Sistema carcerário brasileiro: problemas e soluções

Enviada em 02/11/2017

A Constituição Federal prevê, em seu artigo quinto, o princípio do contraditório e ampla defesa, o qual visa garantir que ninguém pode sofrer os efeitos de uma sentença sem ter tido a possibilidade de defesa. No entanto, dados do Departamento Penitenciário Nacional revelam que cerca de 40% das prisões são preventivas e aguardam, muitas vezes  por prazos desarrazoados, a decisão judicial. Essa é uma das causas de um dos maiores problemas do sistema carcerário brasileiro: a superlotação. Além disso, as prisões não cumprem seu papel social de reintegrar os infratores após cumprirem suas penas.

Dentre os inúmeros problemas que demandam urgência nas prisões brasileiras, o excesso de presos por celas sem dúvida é um dos que mais preocupam, pois é devido a essa saturação que decorrem outros problemas como a lesão aos direitos da dignidade humana. A maioria dos presos não possui recursos para pagar por um advogado particular, cabe, então, aos defensores públicos essa tutela, contudo não há defensores suficientes para abarcar o número de encarcerados.

Outro dado alarmante é que 70% dos ex-presidiários eram réus primários e voltaram a cometer delitos. Demonstrando a ineficácia do sistema penal, o qual objetiva, além da punição, a reinserção dos contraventores na sociedade. Para o pensador francês Michel Foucalt, para haver as boas condições de uma unidade penal, é necessária a oferta de educação e trabalho, a garantia de pessoal especializado e com capacidades técnicas e morais, o acompanhamento do egresso até sua total recuperação, a transformação do comportamento dos presos e a modificação das penas de acordo com a conduta. Entretanto, as leis penais brasileiras são demasiadamente punitivas, no lugar de educativas, e preocupadas em enquadrar as transgressões, descuidando da estrutura adequada para a ressocialização.

Diante do exposto, diretrizes são necessárias para minimizar esse desafio. A começar por aumentar o efetivo de defensores públicos, por meio da realização de concursos públicos, para atender essa demanda. Ao Congresso Nacional, cabe, com apoio do Poder Judiciário, analisar a efetividade das leis penais e processuais penais a fim de corrigir suas falhas.

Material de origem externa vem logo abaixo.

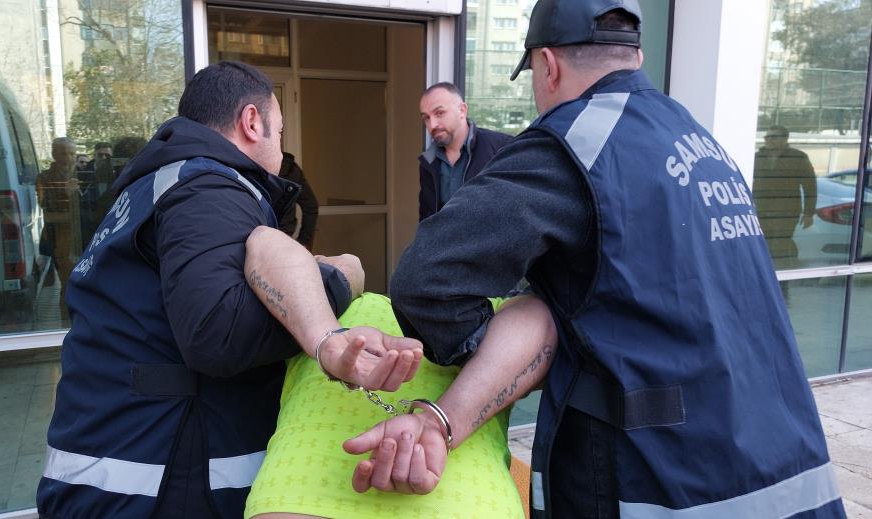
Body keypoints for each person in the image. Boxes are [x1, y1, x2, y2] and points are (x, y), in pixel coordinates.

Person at [357, 2, 846, 518]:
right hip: (787, 467)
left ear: (548, 65)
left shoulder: (572, 143)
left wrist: (507, 343)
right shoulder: (698, 138)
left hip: (663, 481)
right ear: (633, 55)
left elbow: (424, 281)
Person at [37, 61, 422, 519]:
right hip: (159, 476)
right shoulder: (210, 184)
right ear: (252, 122)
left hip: (113, 466)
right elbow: (218, 332)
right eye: (279, 130)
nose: (280, 147)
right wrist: (338, 281)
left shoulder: (156, 183)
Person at [240, 226, 557, 519]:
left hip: (306, 496)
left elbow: (540, 315)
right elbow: (265, 241)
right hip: (304, 498)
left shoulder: (495, 316)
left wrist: (438, 422)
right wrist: (329, 332)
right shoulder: (314, 318)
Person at [417, 82, 512, 221]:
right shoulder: (428, 161)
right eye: (426, 117)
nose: (432, 125)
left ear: (462, 110)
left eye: (440, 113)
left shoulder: (502, 148)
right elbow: (426, 218)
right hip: (446, 242)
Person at [753, 125, 817, 267]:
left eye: (773, 136)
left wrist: (809, 213)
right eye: (767, 137)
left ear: (785, 139)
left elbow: (810, 186)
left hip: (786, 212)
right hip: (761, 210)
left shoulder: (798, 157)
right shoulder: (757, 157)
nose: (769, 140)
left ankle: (782, 280)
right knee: (762, 245)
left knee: (779, 246)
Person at [37, 136, 82, 318]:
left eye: (72, 153)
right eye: (64, 153)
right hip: (60, 237)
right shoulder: (45, 177)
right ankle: (67, 322)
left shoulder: (83, 173)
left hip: (83, 234)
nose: (69, 158)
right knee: (67, 283)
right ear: (54, 154)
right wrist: (65, 194)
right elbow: (44, 206)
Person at [277, 152, 319, 249]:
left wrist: (303, 240)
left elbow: (311, 206)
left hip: (254, 238)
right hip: (284, 238)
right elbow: (311, 205)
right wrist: (303, 241)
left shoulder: (248, 167)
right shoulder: (290, 168)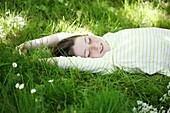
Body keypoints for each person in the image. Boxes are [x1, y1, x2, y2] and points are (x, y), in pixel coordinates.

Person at [16, 28, 170, 76]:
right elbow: (63, 61)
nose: (95, 47)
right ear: (88, 60)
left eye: (88, 41)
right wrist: (29, 62)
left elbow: (63, 36)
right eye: (88, 54)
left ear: (89, 35)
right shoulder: (107, 63)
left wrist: (30, 44)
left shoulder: (108, 37)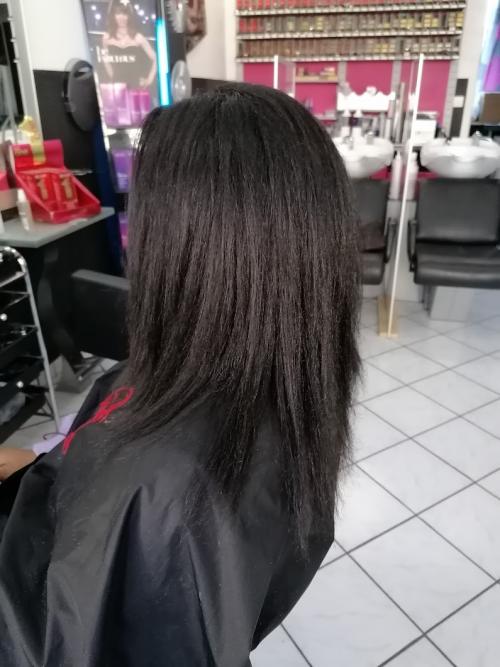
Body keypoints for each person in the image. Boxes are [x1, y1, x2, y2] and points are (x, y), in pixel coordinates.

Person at [0, 83, 360, 666]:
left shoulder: (169, 485)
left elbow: (55, 639)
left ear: (183, 242)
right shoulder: (290, 387)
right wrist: (39, 471)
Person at [102, 0, 157, 89]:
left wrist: (149, 80)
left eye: (125, 14)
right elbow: (105, 59)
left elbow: (156, 59)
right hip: (117, 86)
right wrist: (113, 76)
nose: (122, 17)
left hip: (136, 86)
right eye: (118, 13)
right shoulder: (107, 37)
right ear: (113, 16)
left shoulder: (138, 37)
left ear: (129, 16)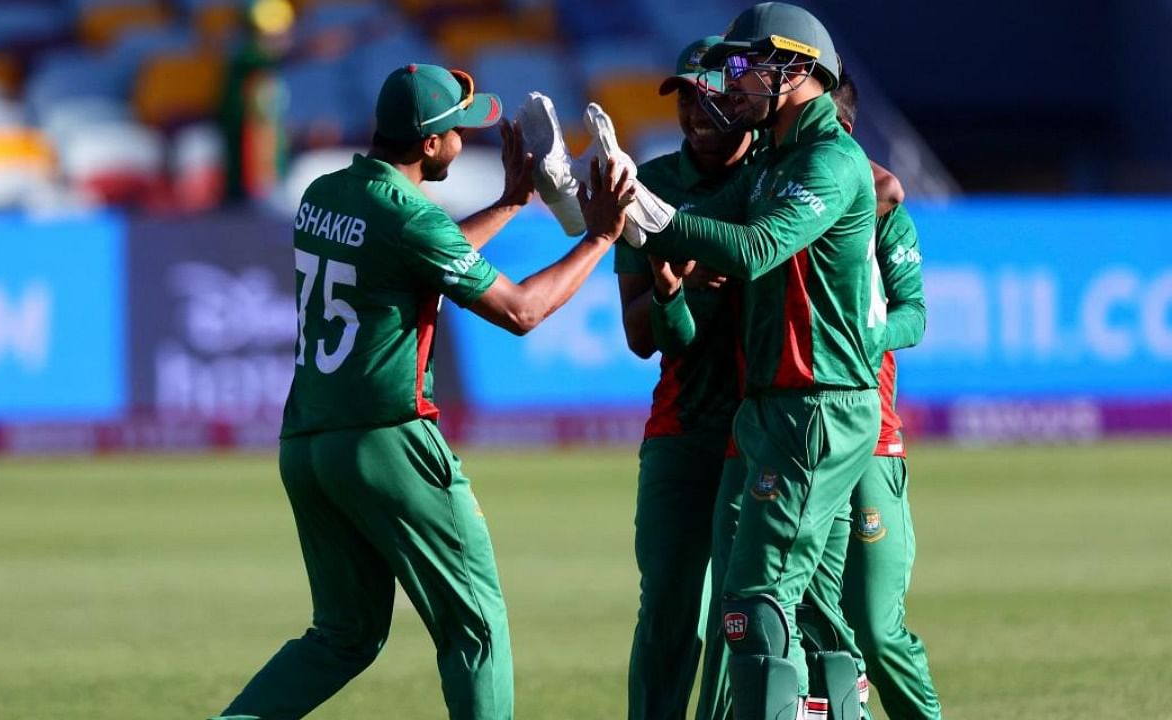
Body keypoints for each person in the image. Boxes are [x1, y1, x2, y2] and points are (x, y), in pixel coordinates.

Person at [209, 62, 632, 720]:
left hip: (307, 446)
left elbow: (413, 259)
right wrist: (602, 235)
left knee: (342, 636)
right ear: (430, 146)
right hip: (388, 443)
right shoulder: (408, 216)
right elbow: (520, 310)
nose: (468, 138)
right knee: (476, 627)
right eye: (460, 130)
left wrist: (511, 203)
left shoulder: (324, 193)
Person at [589, 4, 887, 718]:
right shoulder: (776, 164)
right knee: (790, 610)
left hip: (811, 404)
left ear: (794, 70)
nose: (731, 85)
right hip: (763, 412)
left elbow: (751, 247)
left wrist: (650, 218)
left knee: (753, 606)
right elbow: (691, 247)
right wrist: (598, 202)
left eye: (747, 67)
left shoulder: (819, 160)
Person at [615, 36, 752, 720]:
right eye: (686, 96)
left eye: (712, 96)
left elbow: (877, 184)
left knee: (741, 609)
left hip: (763, 426)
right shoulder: (648, 185)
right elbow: (640, 336)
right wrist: (680, 286)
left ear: (746, 99)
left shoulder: (784, 173)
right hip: (681, 426)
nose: (696, 110)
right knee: (669, 608)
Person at [831, 69, 945, 720]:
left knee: (876, 626)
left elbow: (916, 315)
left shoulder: (883, 208)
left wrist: (864, 333)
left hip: (871, 441)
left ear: (840, 127)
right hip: (791, 436)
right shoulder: (775, 194)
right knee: (805, 626)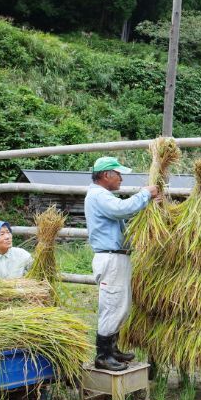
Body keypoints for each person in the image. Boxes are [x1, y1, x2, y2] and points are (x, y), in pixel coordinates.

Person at [85, 156, 160, 371]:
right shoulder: (99, 195)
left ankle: (112, 349)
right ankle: (103, 355)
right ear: (106, 175)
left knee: (120, 305)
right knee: (112, 305)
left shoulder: (102, 195)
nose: (121, 179)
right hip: (110, 258)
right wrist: (145, 193)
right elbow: (122, 209)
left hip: (117, 256)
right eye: (118, 174)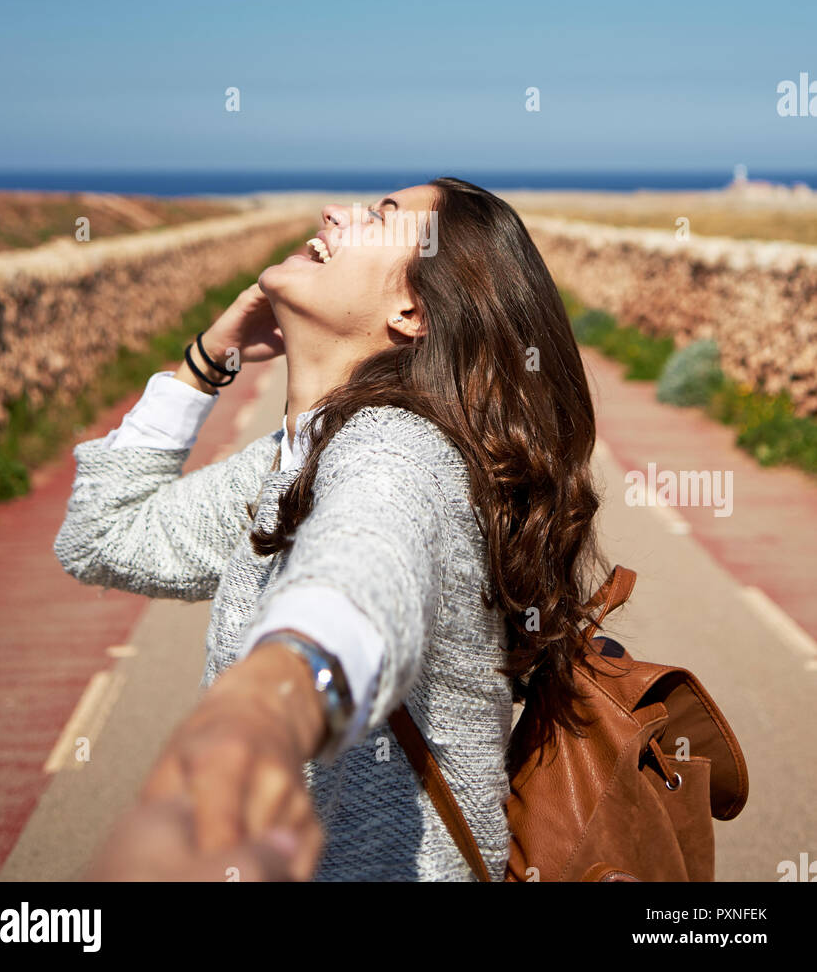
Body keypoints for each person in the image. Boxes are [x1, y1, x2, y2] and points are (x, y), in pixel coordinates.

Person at [55, 177, 604, 882]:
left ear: (411, 311)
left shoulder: (397, 451)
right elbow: (103, 537)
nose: (332, 213)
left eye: (380, 217)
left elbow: (361, 578)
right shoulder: (294, 457)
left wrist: (260, 712)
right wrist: (209, 356)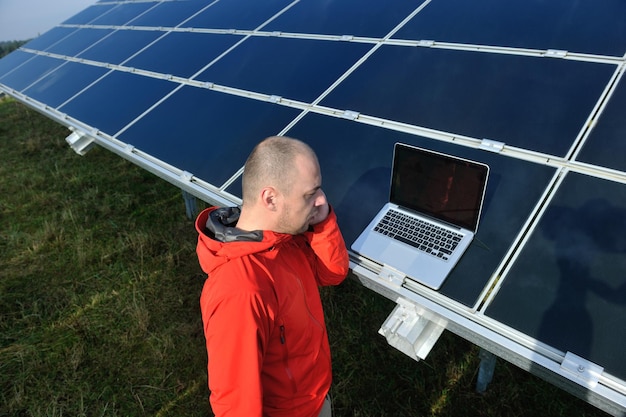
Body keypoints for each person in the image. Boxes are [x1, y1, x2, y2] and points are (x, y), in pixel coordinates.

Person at [194, 136, 349, 417]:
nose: (322, 198)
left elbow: (332, 273)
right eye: (310, 193)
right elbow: (236, 405)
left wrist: (323, 222)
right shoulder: (241, 291)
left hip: (313, 398)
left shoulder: (283, 240)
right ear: (270, 198)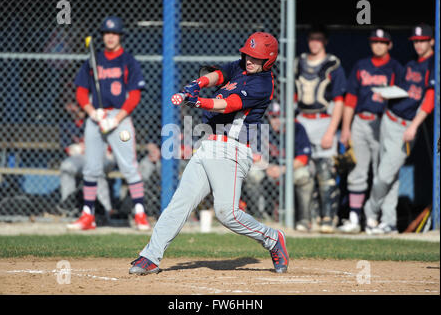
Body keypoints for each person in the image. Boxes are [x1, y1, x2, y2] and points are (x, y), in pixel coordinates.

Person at [129, 32, 289, 275]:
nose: (249, 60)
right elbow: (219, 74)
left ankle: (272, 239)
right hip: (209, 145)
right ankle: (150, 256)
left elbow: (230, 104)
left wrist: (198, 102)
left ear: (268, 61)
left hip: (232, 150)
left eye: (256, 58)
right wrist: (198, 83)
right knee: (180, 203)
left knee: (228, 214)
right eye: (248, 54)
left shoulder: (262, 83)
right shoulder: (241, 68)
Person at [67, 16, 150, 231]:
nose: (110, 37)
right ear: (102, 36)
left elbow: (134, 95)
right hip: (97, 117)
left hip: (118, 119)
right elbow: (81, 91)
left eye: (114, 33)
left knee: (129, 167)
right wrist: (92, 113)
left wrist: (116, 118)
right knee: (91, 168)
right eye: (107, 33)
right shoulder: (93, 61)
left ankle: (140, 213)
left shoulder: (128, 61)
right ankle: (88, 216)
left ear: (120, 36)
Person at [363, 23, 435, 234]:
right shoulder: (412, 64)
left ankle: (370, 213)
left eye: (423, 41)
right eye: (416, 42)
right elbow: (404, 90)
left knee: (384, 175)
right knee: (390, 176)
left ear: (431, 41)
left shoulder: (433, 64)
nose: (419, 45)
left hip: (406, 126)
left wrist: (414, 126)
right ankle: (389, 222)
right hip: (390, 118)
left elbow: (429, 99)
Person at [338, 28, 404, 234]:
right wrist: (346, 128)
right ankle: (355, 218)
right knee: (357, 171)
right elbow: (350, 99)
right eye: (375, 41)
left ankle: (380, 220)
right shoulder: (361, 65)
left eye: (382, 42)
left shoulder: (396, 68)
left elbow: (403, 100)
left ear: (389, 45)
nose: (378, 45)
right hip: (361, 121)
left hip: (383, 122)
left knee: (382, 173)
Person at [294, 25, 347, 233]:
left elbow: (339, 100)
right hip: (302, 121)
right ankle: (307, 219)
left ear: (325, 41)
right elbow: (292, 95)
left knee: (325, 173)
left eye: (319, 39)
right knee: (304, 173)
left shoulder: (333, 64)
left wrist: (331, 130)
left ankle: (328, 218)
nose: (314, 42)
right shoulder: (298, 63)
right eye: (311, 38)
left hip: (324, 120)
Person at [59, 101, 115, 217]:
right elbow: (69, 149)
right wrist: (79, 148)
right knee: (66, 167)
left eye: (77, 106)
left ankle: (106, 210)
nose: (74, 109)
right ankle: (68, 206)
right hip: (82, 156)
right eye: (71, 105)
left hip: (104, 155)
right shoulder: (66, 122)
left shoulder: (98, 118)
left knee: (95, 168)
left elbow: (110, 144)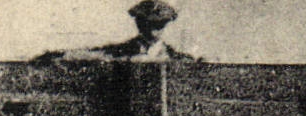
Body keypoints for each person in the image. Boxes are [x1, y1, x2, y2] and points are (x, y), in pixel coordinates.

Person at [35, 1, 197, 62]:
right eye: (149, 25)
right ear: (140, 24)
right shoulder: (120, 51)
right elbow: (92, 54)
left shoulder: (177, 59)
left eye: (160, 25)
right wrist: (61, 55)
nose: (155, 31)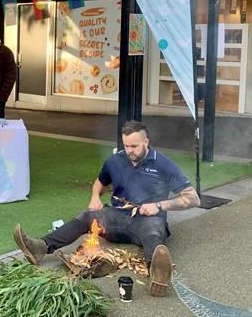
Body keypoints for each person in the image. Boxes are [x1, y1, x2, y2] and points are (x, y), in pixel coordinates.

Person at [13, 121, 201, 297]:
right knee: (87, 216)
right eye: (126, 145)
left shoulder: (163, 164)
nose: (129, 151)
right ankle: (40, 247)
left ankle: (158, 276)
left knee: (153, 233)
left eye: (134, 146)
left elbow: (193, 198)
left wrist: (159, 205)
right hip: (117, 217)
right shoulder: (115, 161)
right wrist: (95, 197)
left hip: (147, 221)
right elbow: (100, 182)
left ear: (146, 142)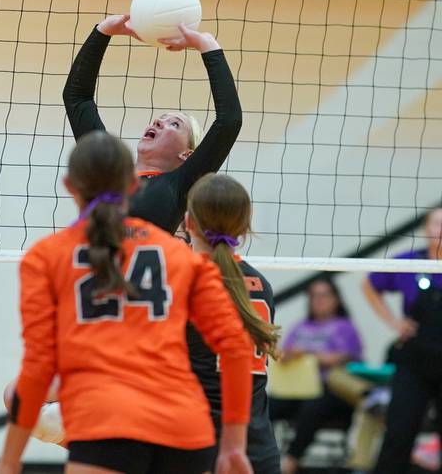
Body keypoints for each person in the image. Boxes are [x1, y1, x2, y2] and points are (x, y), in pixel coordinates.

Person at [0, 131, 254, 474]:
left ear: (70, 187)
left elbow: (40, 365)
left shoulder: (47, 257)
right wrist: (234, 446)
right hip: (185, 429)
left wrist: (10, 460)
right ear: (134, 185)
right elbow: (235, 346)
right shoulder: (180, 255)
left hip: (105, 425)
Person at [63, 15, 242, 235]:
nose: (158, 121)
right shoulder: (107, 169)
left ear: (187, 154)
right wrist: (103, 31)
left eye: (174, 124)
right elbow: (77, 99)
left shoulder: (178, 185)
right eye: (161, 118)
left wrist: (207, 45)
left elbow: (229, 121)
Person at [184, 173, 281, 474]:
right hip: (258, 450)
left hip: (198, 446)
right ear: (244, 228)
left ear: (188, 222)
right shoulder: (261, 284)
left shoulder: (184, 279)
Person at [364, 207, 442, 473]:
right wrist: (394, 323)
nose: (441, 229)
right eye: (436, 223)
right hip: (415, 361)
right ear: (425, 229)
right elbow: (369, 284)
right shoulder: (410, 261)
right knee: (399, 432)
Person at [269, 277, 363, 474]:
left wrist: (306, 354)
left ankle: (291, 461)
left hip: (330, 389)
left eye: (324, 295)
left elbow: (345, 358)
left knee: (314, 406)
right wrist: (285, 356)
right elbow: (283, 354)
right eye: (313, 295)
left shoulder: (344, 327)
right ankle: (259, 455)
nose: (318, 300)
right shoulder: (300, 327)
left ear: (336, 299)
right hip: (297, 388)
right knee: (266, 404)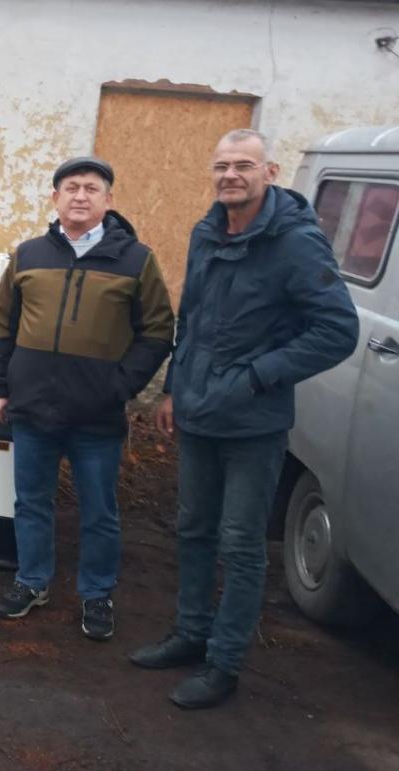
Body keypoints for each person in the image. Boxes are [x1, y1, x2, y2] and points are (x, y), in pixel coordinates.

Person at [129, 129, 359, 709]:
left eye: (244, 166)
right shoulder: (206, 232)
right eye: (222, 166)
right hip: (199, 414)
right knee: (193, 530)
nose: (231, 175)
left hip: (254, 425)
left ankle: (223, 663)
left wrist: (259, 376)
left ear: (270, 172)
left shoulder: (296, 244)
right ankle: (190, 633)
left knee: (240, 543)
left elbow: (338, 331)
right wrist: (174, 389)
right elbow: (193, 318)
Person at [0, 156, 174, 640]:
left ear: (108, 200)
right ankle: (32, 581)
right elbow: (2, 322)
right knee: (32, 502)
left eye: (92, 188)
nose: (80, 196)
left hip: (96, 415)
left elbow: (158, 330)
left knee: (99, 511)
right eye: (71, 187)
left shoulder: (136, 260)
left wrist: (120, 387)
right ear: (55, 198)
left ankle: (96, 594)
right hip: (33, 408)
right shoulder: (28, 255)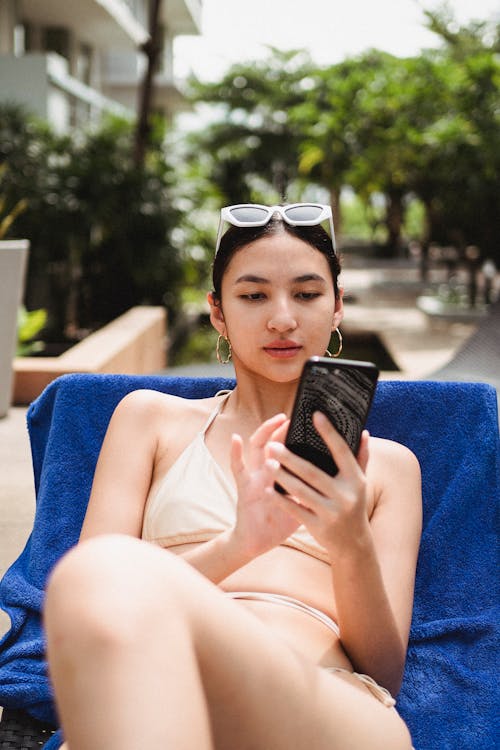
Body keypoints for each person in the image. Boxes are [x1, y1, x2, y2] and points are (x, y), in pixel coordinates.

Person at [44, 203, 422, 750]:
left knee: (102, 571)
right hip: (164, 686)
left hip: (325, 702)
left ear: (337, 307)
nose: (283, 318)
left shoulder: (386, 466)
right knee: (96, 574)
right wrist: (239, 544)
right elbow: (91, 612)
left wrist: (350, 543)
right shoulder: (149, 420)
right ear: (217, 313)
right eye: (253, 295)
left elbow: (384, 669)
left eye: (308, 294)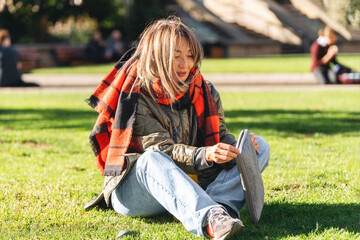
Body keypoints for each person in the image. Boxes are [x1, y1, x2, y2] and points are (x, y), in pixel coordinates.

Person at [85, 17, 270, 240]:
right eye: (176, 56)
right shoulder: (136, 94)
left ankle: (218, 208)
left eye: (190, 55)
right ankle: (208, 217)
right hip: (140, 190)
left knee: (261, 147)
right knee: (151, 159)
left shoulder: (204, 89)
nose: (185, 64)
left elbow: (219, 135)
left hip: (194, 180)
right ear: (157, 56)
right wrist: (207, 154)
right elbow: (162, 149)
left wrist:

Com a adoção de penas alternativas, como a prestação de serviços comunitários, e educativas, em parceria com o terceiro setor, a exemplo do que já foi realizado no Distrito Federal - que ofereceu cursos profissionalizantes aos detentos e em Mato Grosso do Sul - que desenvolveu cursos na área agrícola para possibilitar o retorno daqueles em condições de disputar no mercado de trabalho. Assim, ex-detentos podem ter perspectivas futuras fora da criminalidade.